Some poor geezer got his knickers in a twist over the use of the word Kaffufle in an article, which led to an anti-Israel/ antisemitic diatribe.

What does "Israelization of American culture" mean? Since when do they speak Yiddish in Israel? (Of course 'Israelization' is not in the dictionary, but is synonymous with Judeification. Classic antisemitism!)

Anyway, the last laugh was left for the editor (see below).

Thank you for that wonderful comment. Here is the article from Concord Monitor


A language kafuffle

Peter Davis, Laconia
Letter to the editor

For the Monitor
November 14. 2007 12:45AM


What is a "kafuffle"? It's not in the dictionary. Is it just another proofreading error? Or is it a further example of your acquiescence to the Israelization of American culture by attempting to pass obscure Yiddish words into the mainstream of the American language?

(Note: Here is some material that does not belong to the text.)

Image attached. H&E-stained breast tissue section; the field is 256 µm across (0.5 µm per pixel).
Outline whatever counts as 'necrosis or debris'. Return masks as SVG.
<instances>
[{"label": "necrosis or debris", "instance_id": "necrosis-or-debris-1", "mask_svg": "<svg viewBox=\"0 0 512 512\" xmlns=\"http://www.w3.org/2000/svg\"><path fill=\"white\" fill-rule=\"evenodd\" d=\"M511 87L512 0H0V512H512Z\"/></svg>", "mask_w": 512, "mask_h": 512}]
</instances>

It's bad enough that we are steered toward war with the entire Arab world and beyond because our "friend" Israel won't relinquish its occupation of Palestine and make peace with its neighbors. Still we are suckered into giving Israel, the 14th richest country on earth, billions and billions of our tax dollars in foreign aid every year, and we gave it carte blanche to rampage through Lebanon destroying everything in its path and inflicting collective punishment on its people, an aggression internationally condemned as a war crime, yet condoned by the Bush administration and sheepishly accepted by the American people.

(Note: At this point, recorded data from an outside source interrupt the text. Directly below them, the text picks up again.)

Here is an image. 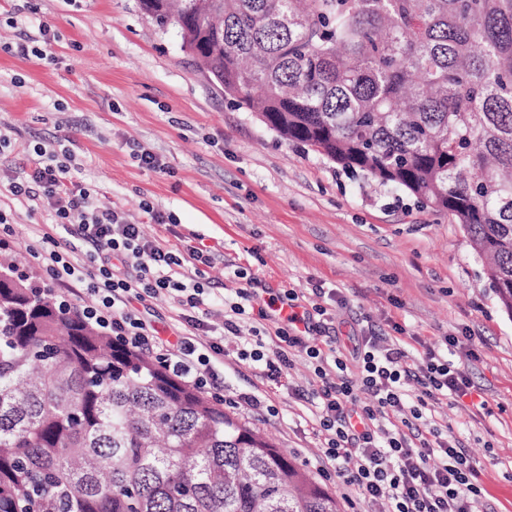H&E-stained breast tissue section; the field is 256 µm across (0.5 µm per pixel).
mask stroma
Segmentation results:
<instances>
[{"mask_svg":"<svg viewBox=\"0 0 512 512\" xmlns=\"http://www.w3.org/2000/svg\"><path fill=\"white\" fill-rule=\"evenodd\" d=\"M21 43L40 56L17 54ZM61 138L98 206L125 212L148 237L208 250L203 270L227 302L240 266L273 292L295 290L303 305L314 285L335 290L328 313L348 350L369 323L401 325L413 353L420 338L470 337L480 358L465 368L489 410L445 402L432 417L468 448L489 512H512V315L451 217L353 178L230 107L177 28L159 30L137 0H0V210L10 224L0 250L42 283L50 277L27 244L43 238L60 251L67 234L46 203L12 196L10 185L33 168L36 143ZM137 148L161 169L141 164ZM146 201L165 223L143 212ZM224 348L225 411L271 434L353 512L343 477L320 472L307 404L288 395L312 380L311 365L294 357L278 387L238 370L234 343ZM242 392L273 395L279 418L233 404Z\"/></svg>","mask_w":512,"mask_h":512,"instance_id":"1","label":"stroma"}]
</instances>
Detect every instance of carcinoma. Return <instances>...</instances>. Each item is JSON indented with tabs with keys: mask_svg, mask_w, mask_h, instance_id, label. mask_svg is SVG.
I'll list each match as a JSON object with an SVG mask.
<instances>
[{
	"mask_svg": "<svg viewBox=\"0 0 512 512\" xmlns=\"http://www.w3.org/2000/svg\"><path fill=\"white\" fill-rule=\"evenodd\" d=\"M353 177L462 227L512 314V0H140ZM0 512H340L264 432L0 257Z\"/></svg>",
	"mask_w": 512,
	"mask_h": 512,
	"instance_id": "cac0c4a2",
	"label": "carcinoma"
}]
</instances>
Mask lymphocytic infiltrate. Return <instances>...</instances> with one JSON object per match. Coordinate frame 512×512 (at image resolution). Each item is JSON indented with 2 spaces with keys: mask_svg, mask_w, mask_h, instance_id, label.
I'll list each match as a JSON object with an SVG mask.
<instances>
[{
  "mask_svg": "<svg viewBox=\"0 0 512 512\" xmlns=\"http://www.w3.org/2000/svg\"><path fill=\"white\" fill-rule=\"evenodd\" d=\"M33 151L37 163L11 192L45 197L56 225L69 236L67 252H41L37 258L70 295L91 297L83 315L115 343L154 354L185 383L219 401L225 337L238 338L239 364L275 383L287 375L294 355H304L315 378L288 393L311 406L325 468L344 476L369 512H475L483 499L480 473L467 450L429 416L445 400L477 411L487 403L469 372L441 355L438 344L422 342L414 358L401 337L370 324L353 353L344 354L322 320L323 300L335 298V291L315 286L311 308L302 309L291 289L262 298L254 277L237 289L218 338L208 346L189 336L174 343L161 339L141 305L172 300L194 328L200 324L196 311L216 301L209 282L186 273L198 249L163 244L145 236L125 213L96 207L90 188L70 175V149L37 145ZM245 318L253 322L246 330Z\"/></svg>",
  "mask_w": 512,
  "mask_h": 512,
  "instance_id": "1",
  "label": "lymphocytic infiltrate"
}]
</instances>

How can we hold our heads high and proud when our own county illegally attacks and invades an Arab country that had done nothing to us, killing hundreds of thousands of civilians and wrecking their entire infrastructure, clearly Bush war crimes, all for the benefit of Israel because Saddam was assisting the families of Palestinian martyrs in their struggle against the illegal Israeli occupation of their land? We shouldn't be proud to be associated with Israel, and I don't appreciate their insidious adulteration of our language.

PETER DAVIS

Laconia

(The word "kafuffle" appeared in a Sunday Monitor Viewpoints column called "A tip for Clinton: Change the subject" by Hillary Nelson on Nov. 11. Webster's New Millennium Dictionary of English defines it as "disorder" or "commotion." It can also be spelled curfuffle, kafuffle and gefuffle. The etymology is not Yiddish but rather Gaelic. Ed.)